Rolls-Royce, touchée par la pandémie, espère un ciel plus clair alors que le nouveau patron prend la barre


Rolls-Royce a fait face à sa juste part de turbulences au cours des deux dernières années alors que l’ingénieur aérospatial britannique a failli s’effondrer pendant la pandémie de Covid-19. D’autres bouleversements se profilent à l’horizon avec l’arrivée du nouveau directeur général Tufan Erginbilgic.

Les investisseurs et les analystes s’attendent à ce que le vétéran de l’industrie pétrolière de 63 ans, qui a succédé à Warren East début janvier, lance une revue stratégique parallèlement aux résultats annuels de la société le mois prochain.

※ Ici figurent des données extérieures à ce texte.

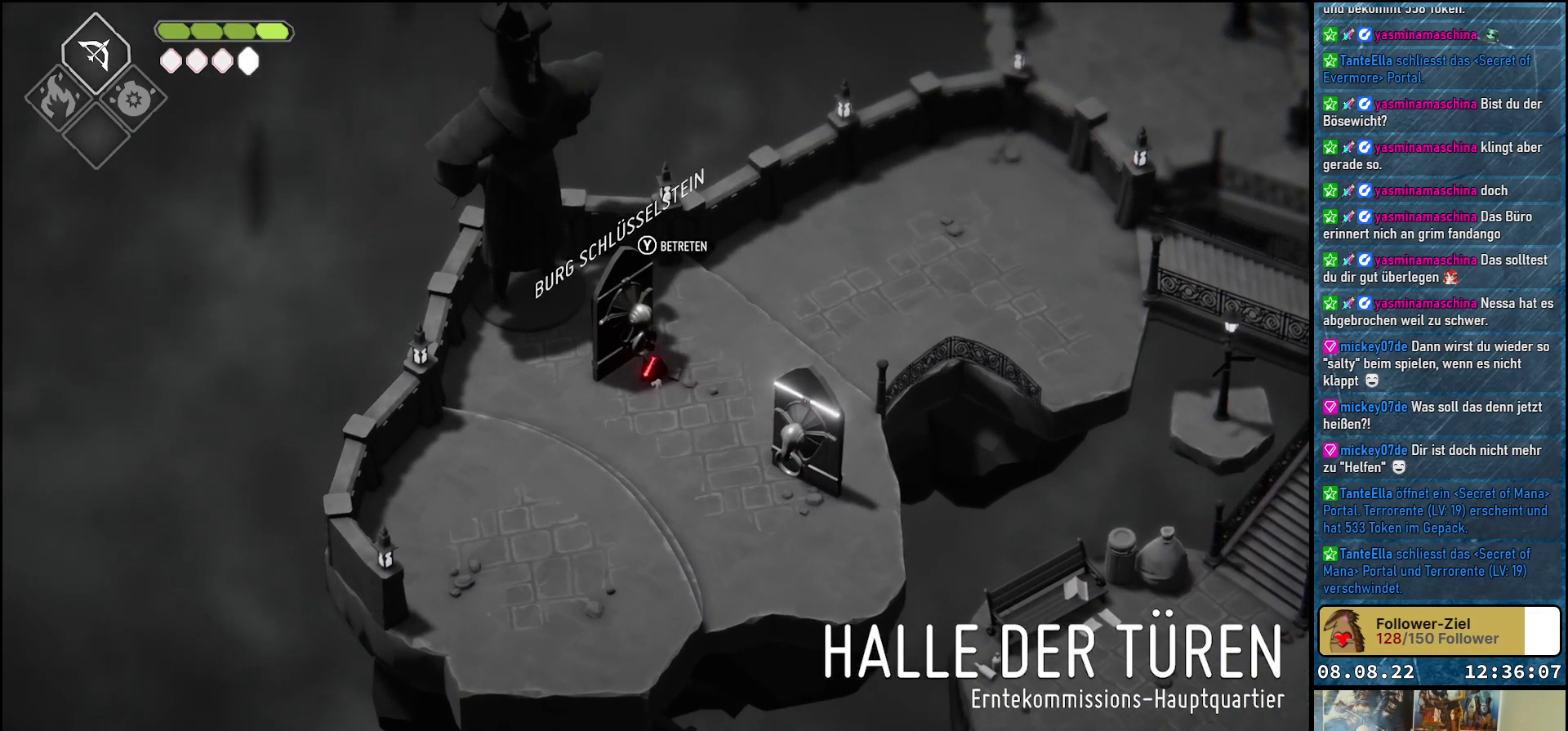
{"buttons": [], "left_stick": "center", "right_stick": "center", "events": []}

Rolls-Royce, dont les moteurs civils propulsent certains des plus gros jets du monde pour Airbus et Boeing, a subi un gros coup financier suite à l’échouement des vols pendant la pandémie. East s’est lancé dans un vaste programme de restructuration, comprenant 9 000 suppressions d’emplois, pour économiser 1,3 milliard de livres sterling de coûts, et a dû consolider le bilan du groupe avec 7,3 milliards de livres sterling de nouveaux fonds propres et dettes.

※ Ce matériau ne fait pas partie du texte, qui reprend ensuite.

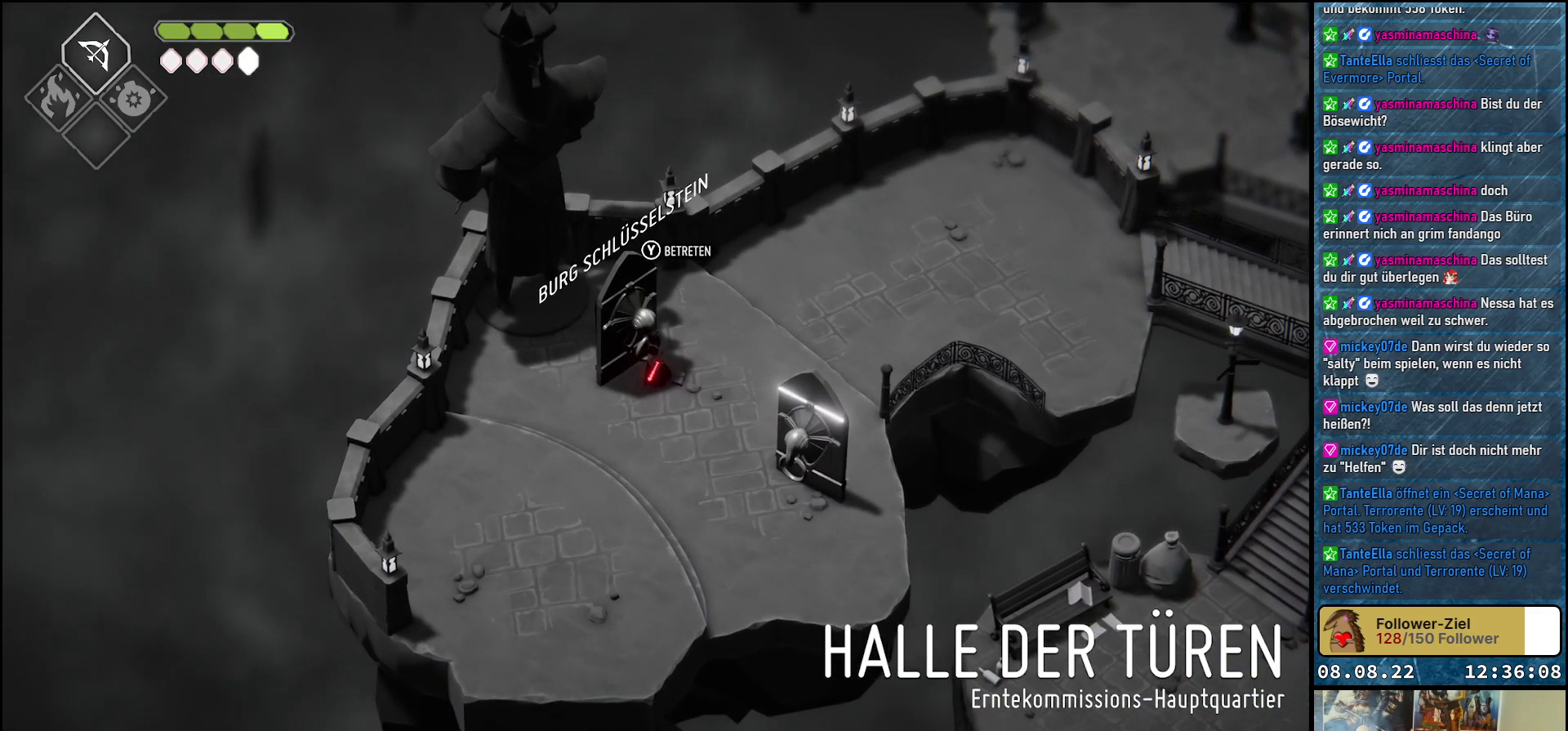
{"buttons": [], "left_stick": "center", "right_stick": "center", "events": []}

Des progrès ont été réalisés. La société a remboursé 2 milliards de livres sterling de dette, avec environ 4 milliards de livres sterling de l’encours de la dette tirée. Il est en passe d’avoir atteint ses objectifs financiers pour l’année dernière, y compris la génération d’un flux de trésorerie disponible « modérément positif » et une croissance sous-jacente des revenus à un chiffre à mi-chemin, mais il reste encore loin de tirer sur tous les cylindres.

Un moteur Rolls-Royce Trent 700 pour le gros porteur Airbus Beluga XL © Pascal Pavani/AFP via Getty Images

Les investisseurs veulent qu’Erginbilgic, qui s’est forgé une réputation d’opérateur chevronné axé sur la performance et la réduction des coûts dans ses précédents emplois au sein du groupe pétrolier BP, tente de faire de même chez Rolls-Royce. L’amélioration des performances de la division aérospatiale civile, qui génère encore 40 % des revenus sous-jacents du groupe, est essentielle.

Des priorités claires sont de réduire les pertes lorsque l’entreprise fabrique et vend un moteur, ainsi que de s’assurer que les coûts contractés lors de la restructuration ne reviennent pas une fois les volumes revenus à mesure que la reprise de l’industrie s’accélère.

Le ressortissant turco-britannique a déjà visité les principales opérations de Rolls-Royce à Derby au Royaume-Uni, Indianapolis aux États-Unis et Friedrichshafen en Allemagne, selon des personnes proches de la situation. Une réunion avec les représentants syndicaux à Derby est prévue fin janvier.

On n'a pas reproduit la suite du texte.